FAMUYIWA: Everyone in this movie are stars in their own right, from A$AP Rocky to Zoe to Quincy Brown; our three young actors are superstars and will be in the future. These are the kids that are making noise in their generation and they’re not on Hollywood’s radar because so often the culture isn’t driven by Q scores anymore. What’s cool isn’t driven by that. There’s a connection that these kids have through social media and their reach through the internet. Shameik Moore did a little TV, but all of them have fervent followings in their own right just like young comedians similar to Kevin Hart years ago. Lots of people knew who Kevin Hart was a decade before he hit it big. These actors are the same way. People are surprised by his success, but there’s a 10-year history there.

DEADLINE: Expound on Pharrell’s involvement as executive producer.

FAMUYIWA: He wrote the four original songs that the three actors sing in the movie. He was the first person on board before I had a script. I had a treatment for the film’s world and for the characters and he latched on to that. We met through WME. We have mutual agents there. When I talked about what I wanted to do next, my agent felt that this was something that Pharrell would respond to because of his background. They got us with Mimi Valdes who runs his company, I Am Other. He responded to the pitch and treatment, which gave me a shot to go out and write it.

DEADLINE: How long did Dope take to shoot?

FAMUYIWA: It was a 25-day shoot, and it was less than a year ago. A year ago, we hadn’t even locked in all our financing.

DEADLINE: There was a huge bidding war for the film at Sundance. What made Open Road the right guys to go with? Sometimes it’s not about the money, sometimes it’s about – do I get to keep my original cut?

FAMUYIWA: Well, first they got it creatively. They seemed to get the movie. In terms of their corporate environment as an innovative company. They felt very much like the movie. They are a scrappy upstart who have a lot to prove and have a chip on their shoulder which is very much in the spirit of the characters and my movie. They were kindred spirits. When talking to Tom Ortenberg, Sophie Cassidy and Peter Lawson about their company, they were going to support it in a very big way. They were going to put their money where their mouth is. We see all these films come out of Sundance and die on the vine and in the theater. Open Road has a big approach that they’re bringing to the movie.

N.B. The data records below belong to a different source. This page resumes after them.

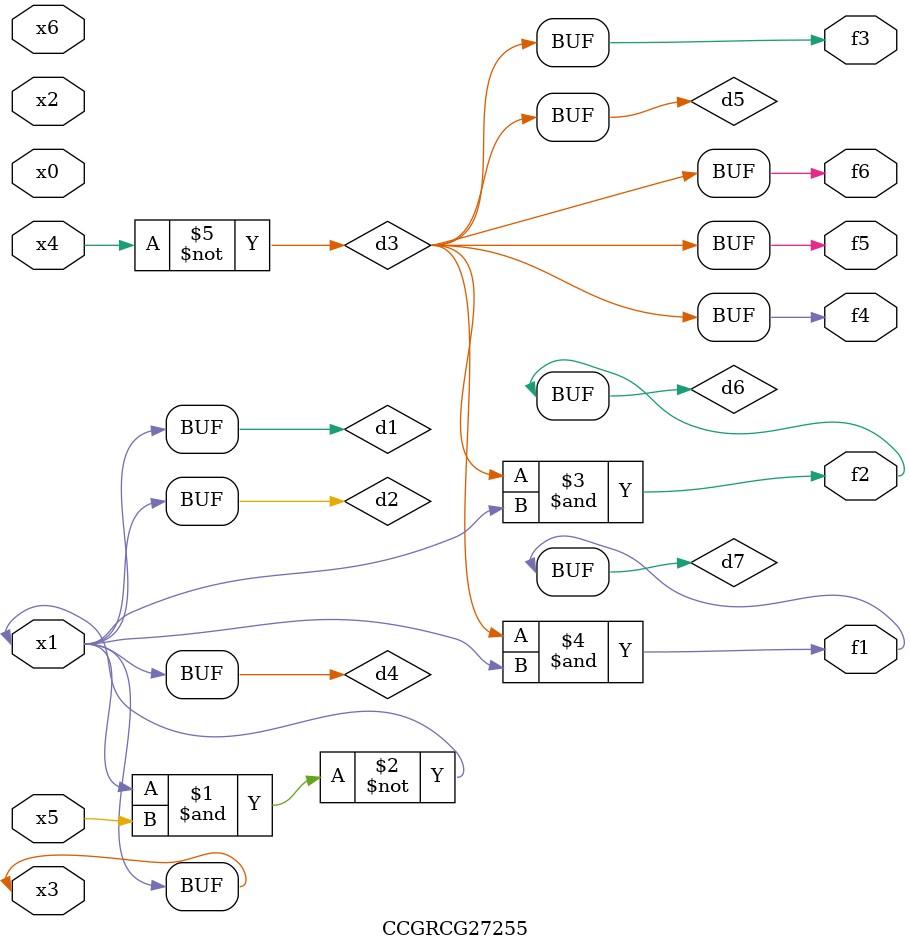
<source format=v>
module CCGRCG27255(
	input x0, x1, x2, x3, x4, x5, x6,
	output f1, f2, f3, f4, f5, f6
);

	wire d1, d2, d3, d4, d5, d6, d7;

	buf (d1, x1, x3);
	nand (d2, x1, x5);
	not (d3, x4);
	buf (d4, d1, d2);
	buf (d5, d3);
	and (d6, d3, d4);
	and (d7, d3, d4);
	assign f1 = d7;
	assign f2 = d6;
	assign f3 = d5;
	assign f4 = d5;
	assign f5 = d5;
	assign f6 = d5;
endmodule

</source>
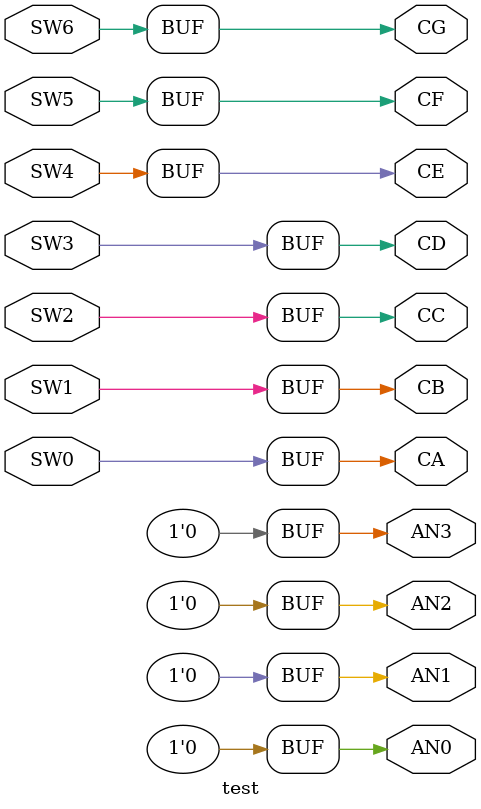
<source format=v>
`timescale 1ns / 1ps


module test(
    input SW0,SW1,SW2,SW3,SW4,SW5,SW6,
    output CA, CB, CC, CD, CE, CF, CG,
    output AN0, AN1, AN2, AN3
    );
    assign AN0 = 0;
    assign AN1 = 0;
    assign AN2 = 0;
    assign AN3 = 0;

    assign CA = SW0;
    assign CB = SW1;
    assign CC = SW2;
    assign CD = SW3;
    assign CE = SW4;
    assign CF = SW5;
    assign CG = SW6;
endmodule

</source>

DEADLINE: They’re going to platform it?

FAMUYIWA: No, they’re going wide.

DEADLINE: You’re in pre-production on Confirmation, the Anita Hill film for HBO with Kerry Washington in the lead role. What’s your approach to the film given the controversy surrounding Hill’s scenario during the Clarence Thomas proceedings?

FAMUYIWA:  It’s about the confirmation hearings themselves. The process. The script by Susanna Grant is fair in representing these people as two human beings caught up in an unnatural situation. Even though what happened between them occurred 10 years earlier, it resurfaced in a public and unflattering way. And so the film deals with basically the two-week confirmation process. It begins with Thurgood Marshall retiring. The film doesn’t look back to analyze what he said and she said. It’s about the intersection of politics, race, and the emergence of the 24-hour news cycle that put this whole episode in a whole new light. People hadn’t thought of gender relations on this scale in the workplace. There were a lot of written and unwritten rules that were still around. What’s interesting about the timing of the story now is that we’re going to have a serious presidential contender who is a woman.